What’s Your Bed Bug Rapid Response Plan?

A Walmart store near Erie, Pennsylvania recently experienced an odd, but concerning, incident when they found bed bugs crawling around a men’s fitting room. They also found several pill bottles containing additional bed bugs in the store.

One of the pill bottles containing live bed bugs was found by an employee inside the pocket of a boy’s jacket that was for sale. Law enforcement officials believed the bugs were deliberately released.

What do you think would have happened had the jacket in question been purchased and taken home by an unsuspecting customer? The answer to that question would not have been good for the store, customer or pest management service provider.

Even though the bed bugs could have survived in the dressing room for several months, once they sense co2, body odors or body heat they’ll seek out that source. This is when they look to hitch a ride on a shopping bag, backpack or article of customer clothing, and into a home or apartment.

A situation like this is a bit of anomaly and a circumstance most property and facility managers won’t  have to face, but what if it did happen at your facility?

Stephen Lipp, special services account manager for Sprague Pest Solutions in Seattle, says property and facility managers should have a plan in place to deal with any pest situation, especially bed bugs.

“It’s not a question of if your office building, hotel or healthcare facility will be exposed to bed bugs but when,” says Lipp. “Bed bugs are the best hitchhikers in the world and can easily travel between locations on luggage, bags, bedding or clothing making almost any facility vulnerable.”

What should a property or facility manager’s “rapid response plan” include if they find themselves with a possible bed bug infestation?

Lipp recommends the following:

  • Cordon off the area where bed bugs are suspected to have been found and limit customer and employee exposure.
  • Call your pest management service provider immediately and have them perform a thorough inspection to make an accurate identification of the pest.
  • If it is determined bed bugs are present a customized treatment plan will be developed based on your facility’s specific needs.

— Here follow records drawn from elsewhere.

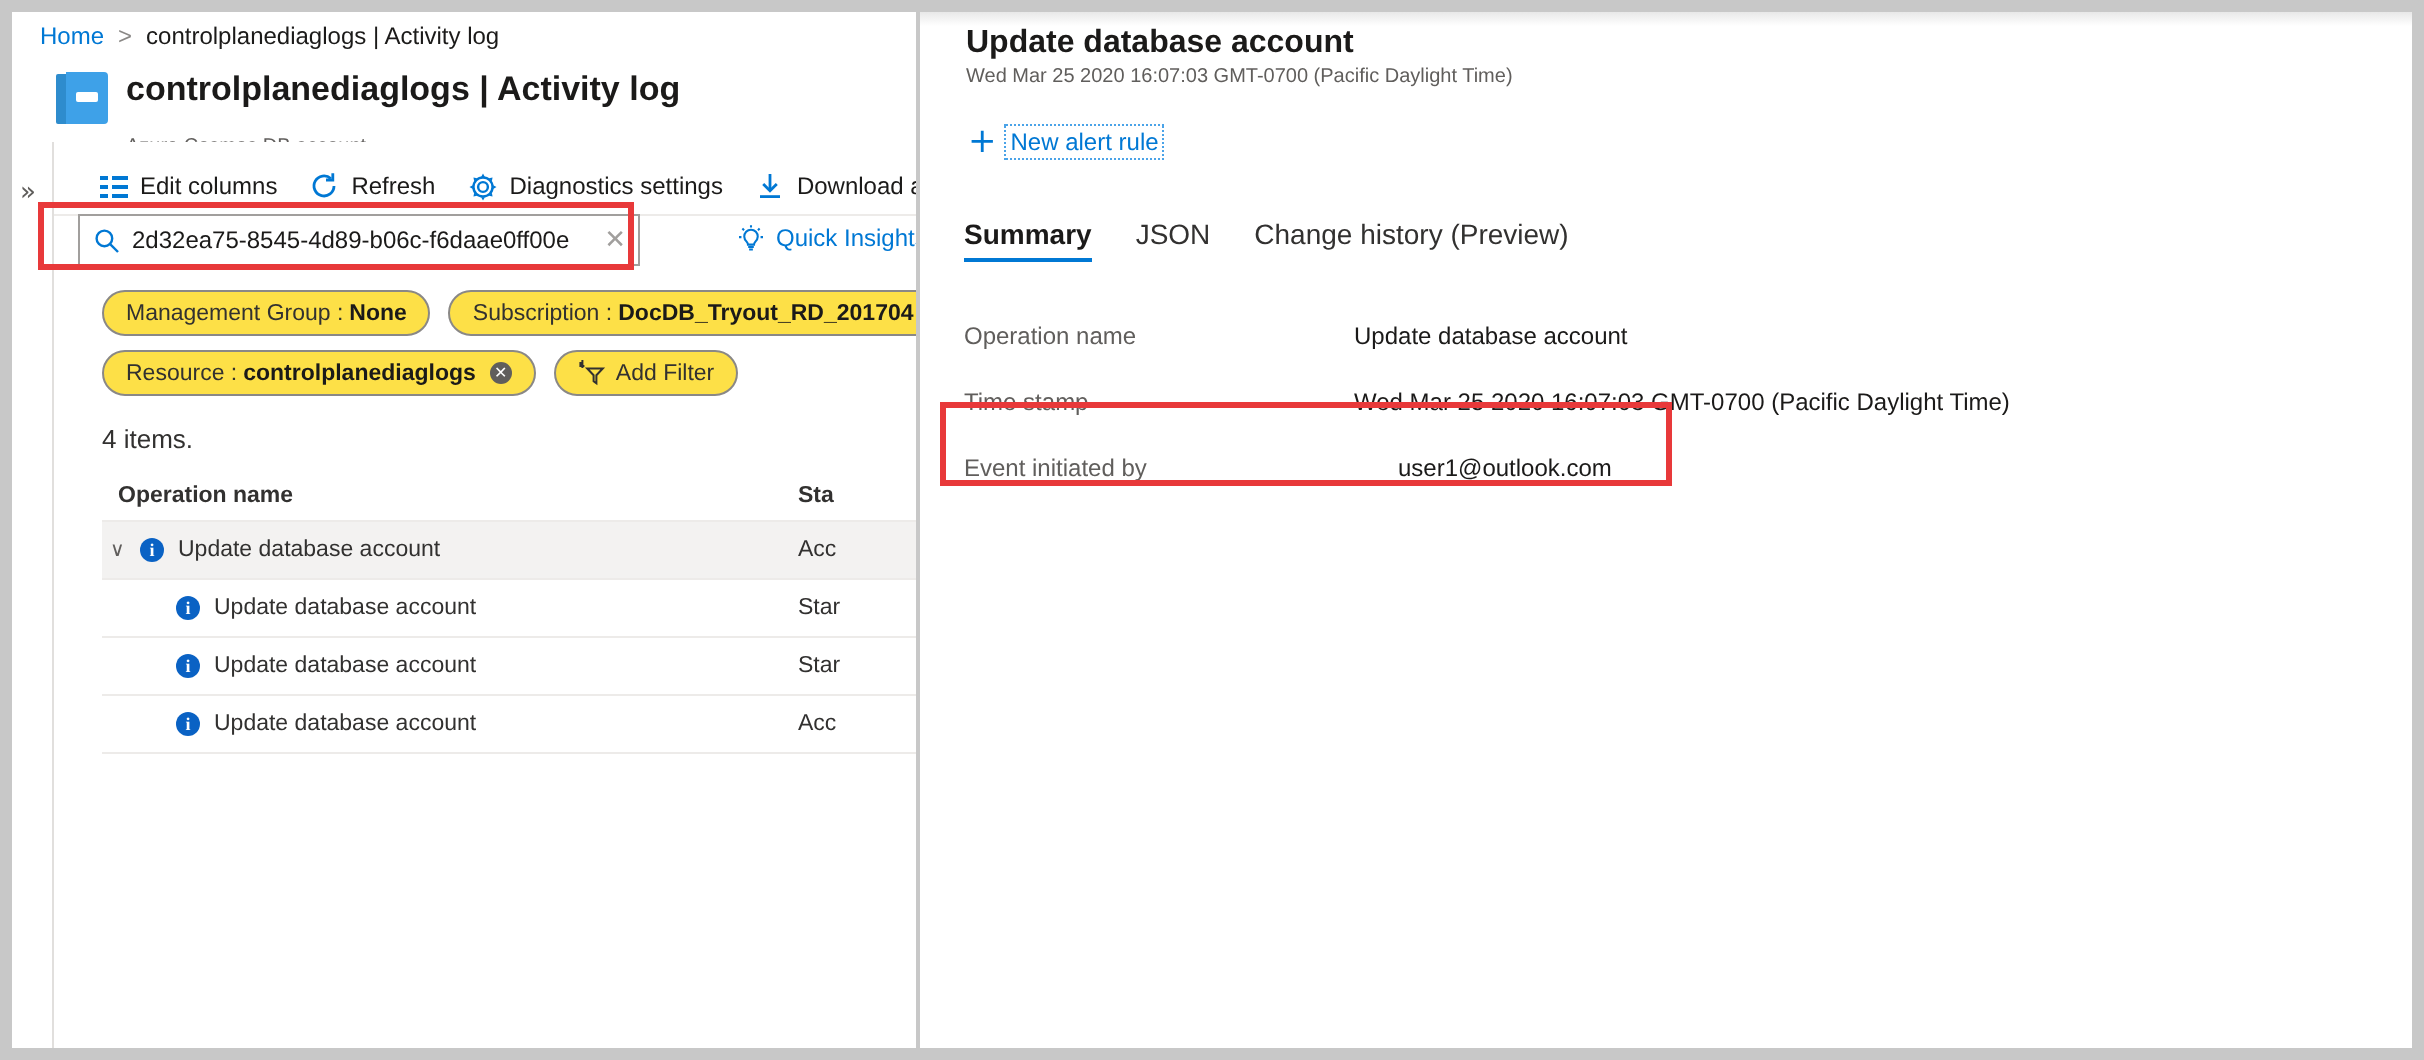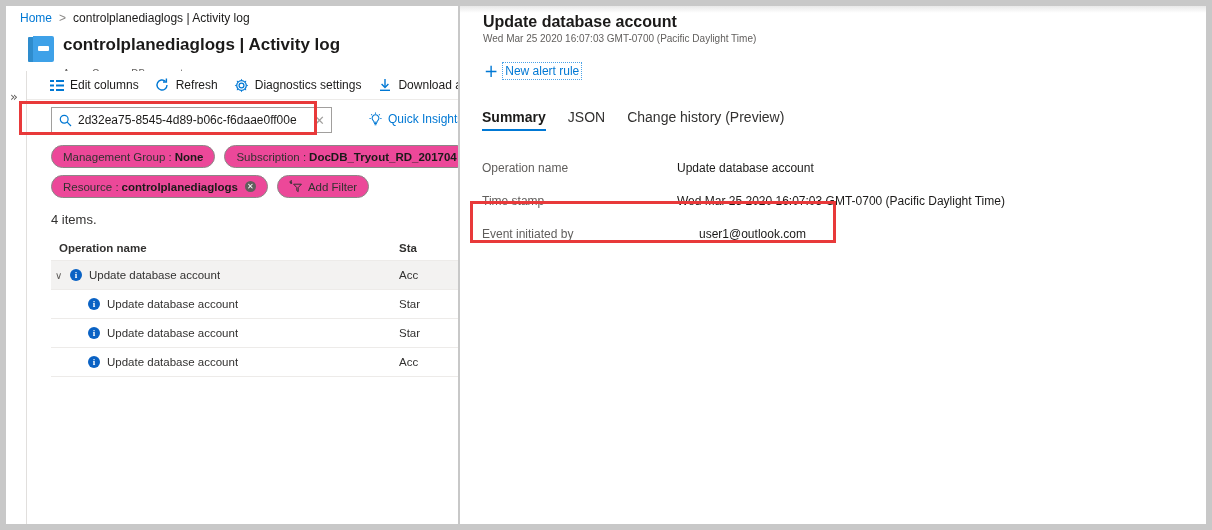--- a/index.html
+++ b/index.html
@@ -92,21 +92,21 @@
     font-family: "DejaVu Sans", sans-serif;
   }
 
   .content-area {
     position: absolute; left: 21px; top: 65px;
     width: 431px; height: 453px;
     background: #ffffff;
   }
 
   .toolbar {
-    position: absolute; left: 0; top: 0;
+    position: absolute; left: 0; top: 8px;
     width: 431px; height: 29px;
     display: flex; align-items: center;
     padding-left: 22px;
     border-bottom: 1px solid #edebe9;
     white-space: nowrap;
     overflow: hidden;
   }
   .tb-item {
     display: inline-flex; align-items: center;
     font-size: 12px; color: #1b1a19;
@@ -119,21 +119,21 @@
     width: 15px; height: 15px; flex: 0 0 auto;
   }
   .icon-blue { stroke: #0078d4; fill: none; }
 
   
   .search-row {
     position: absolute; left: 0; top: 36px;
     width: 431px; height: 26px;
   }
   .search-box {
-    position: absolute; left: 24px; top: 0;
+    position: absolute; left: 12px; top: 0;
     width: 281px; height: 26px;
     border: 1px solid #a19f9d;
     background: #ffffff;
     display: flex; align-items: center;
     padding: 4px 6px;
   }
   .search-icon-wrap {
     width: 15px; height: 15px; flex: 0 0 auto;
     display: flex; align-items: center; justify-content: center;
     margin-right: 5px;
@@ -172,21 +172,21 @@
     width: 410px;
   }
   .pill-row { display: flex; align-items: center; margin-bottom: 7px; white-space: nowrap; }
   .pill {
     display: inline-flex; align-items: center;
     height: 23px;
     border: 1px solid #8a8886;
     border-radius: 12px;
     padding: 0 11px;
     font-size: 11.5px; color: #323130;
-    margin-right: 9px; background: #ec4899;
+    margin-right: 9px; background: #fde047;
     cursor: pointer; white-space: nowrap;
   }
   .pill b { font-weight: bold; color: #1b1a19; margin-left: 3px; }
   .pill .pill-x {
     margin-left: 7px; width: 11px; height: 11px;
     border-radius: 50%; background: #605e5c; color: #ffffff;
     font-size: 8px; display: inline-flex;
     align-items: center; justify-content: center;
     font-family: "DejaVu Sans", sans-serif;
   }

In addition to removal of the bed bugs, Lipp recommends scheduling employee training sessions on what signs indicate bed bugs may be present.

  • Blood spots
  • Fecal stains
  • Skins from molting
  • Eggs
  • Bedbugs, live or dead

Lipp adds that is important to debunk myths around bed bugs – they do not jump or fly, you can kill them yourself, that ‘bug bombs’  work (they actually help spread the infestation) – with employees.

“A proactive approach that includes establishing protocols and employee training will put you in a position to react quickly if bed bugs are introduced to your facility,” says Lipp. “It allows your pest management partner to get the upper hand more quickly and with less hassle.”

Where the Bed Bugs Are

Bed bugs are not particularly picky about what commercial properties they infest. According to research from the National Pest Management Association, the following commercial facilities are where pest management professionals have most often found these blood-sucking pests:

  • Apartments/Condominiums
  • Hotels/Motels
  • Nursing Homes
  • Schools/Day Care Centers
  • Office Buildings
  • College Dorms
  • Doctor’s Offices/Treatment Centers
  • Hospitals

Proactive Bed Bug Mitigation Tips

  1. Vacuum and clean all areas including offices, hallways, lobbies, break rooms, storefronts and restrooms daily. Make sure to dispose of the vacuum bags and clean canisters.
  2. Install bed bug monitors for early detection.
  3. Train employees to notice the signs of bed bugs as they go about their daily duties. Pay close attention to the seams of furniture, mattresses, drapes and upholstery for telltale brownish or reddish spots. Bed bugs have also been known to infest electrical sockets, surge protectors and behind picture frames. Vigilance in spotting possible signs of bed bugs by employees is an important part of the control process.
  4. Eliminate clutter – especially in storage areas – as they provide ideal harborage areas for bed bugs in office settings.
  5. Carefully inspect all items and packaging when unpacking new inventory or receiving shipments for signs of bed bugs.